Text in the records must be reproduced exactly, and pictures must be skipped.

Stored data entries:
******************************

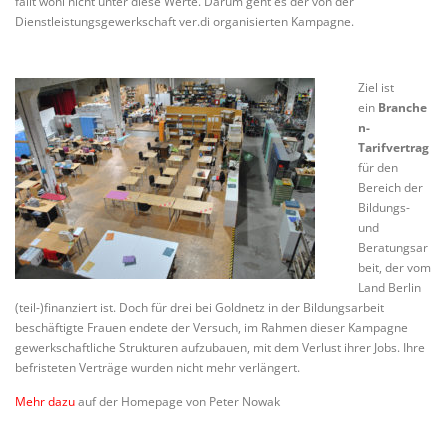
fällt wohl nicht unter diese Werte. Darum geht es der von der
Dienstleistungsgewerkschaft ver.di organisierten Kampagne.
Ziel ist
ein
Branche
n-
Tarifvertrag
für den
Bereich der
Bildungs-
und
Beratungsar
beit, der vom
Land Berlin
(teil-)finanziert ist. Doch für drei bei Goldnetz in der Bildungsarbeit
beschäftigte Frauen endete der Versuch, im Rahmen dieser Kampagne
gewerkschaftliche Strukturen aufzubauen, mit dem Verlust ihrer Jobs. Ihre
befristeten Verträge wurden nicht mehr verlängert.
Mehr dazu
auf der Homepage von Peter Nowak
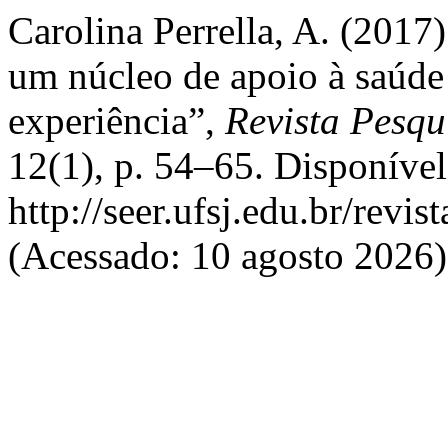
Carolina Perrella, A. (2017
um núcleo de apoio à saúde 
experiência”,
Revista Pesqu
12(1), p. 54–65. Disponíve
http://seer.ufsj.edu.br/revi
(Acessado: 10 agosto 2026)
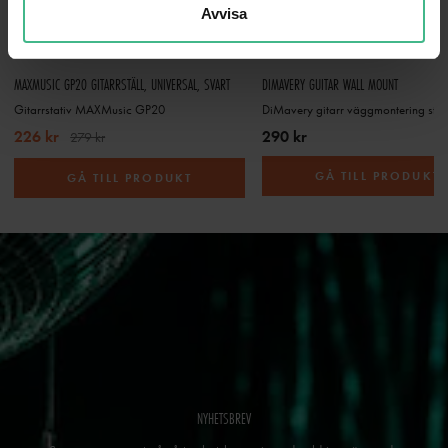
Avvisa
MAXMUSIC GP20 GITARRSTÄLL, UNIVERSAL, SVART
DIMAVERY GUITAR WALL MOUNT
Gitarrstativ MAXMusic GP20
DiMavery gitarr väggmontering stat
226 kr
290 kr
279 kr
GÅ TILL PRODUKT
GÅ TILL PRODUKT
NYHETSBREV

******************************

Exercise answer:
fällt wohl nicht unter diese Werte. Darum geht es der von der
Dienstleistungsgewerkschaft ver.di organisierten Kampagne.
Ziel ist
ein
Branche
n-
Tarifvertrag
für den
Bereich der
Bildungs-
und
Beratungsar
beit, der vom
Land Berlin
(teil-)finanziert ist. Doch für drei bei Goldnetz in der Bildungsarbeit
beschäftigte Frauen endete der Versuch, im Rahmen dieser Kampagne
gewerkschaftliche Strukturen aufzubauen, mit dem Verlust ihrer Jobs. Ihre
befristeten Verträge wurden nicht mehr verlängert.
Mehr dazu
auf der Homepage von Peter Nowak
Carolina Perrella, A. (2017
um núcleo de apoio à saúde 
experiência”,
Revista Pesqu
12(1), p. 54–65. Disponíve
http://seer.ufsj.edu.br/revi
(Acessado: 10 agosto 2026)
Avvisa
MAXMUSIC GP20 GITARRSTÄLL, UNIVERSAL, SVART
DIMAVERY GUITAR WALL MOUNT
Gitarrstativ MAXMusic GP20
DiMavery gitarr väggmontering stat
226 kr
290 kr
279 kr
GÅ TILL PRODUKT
GÅ TILL PRODUKT
NYHETSBREV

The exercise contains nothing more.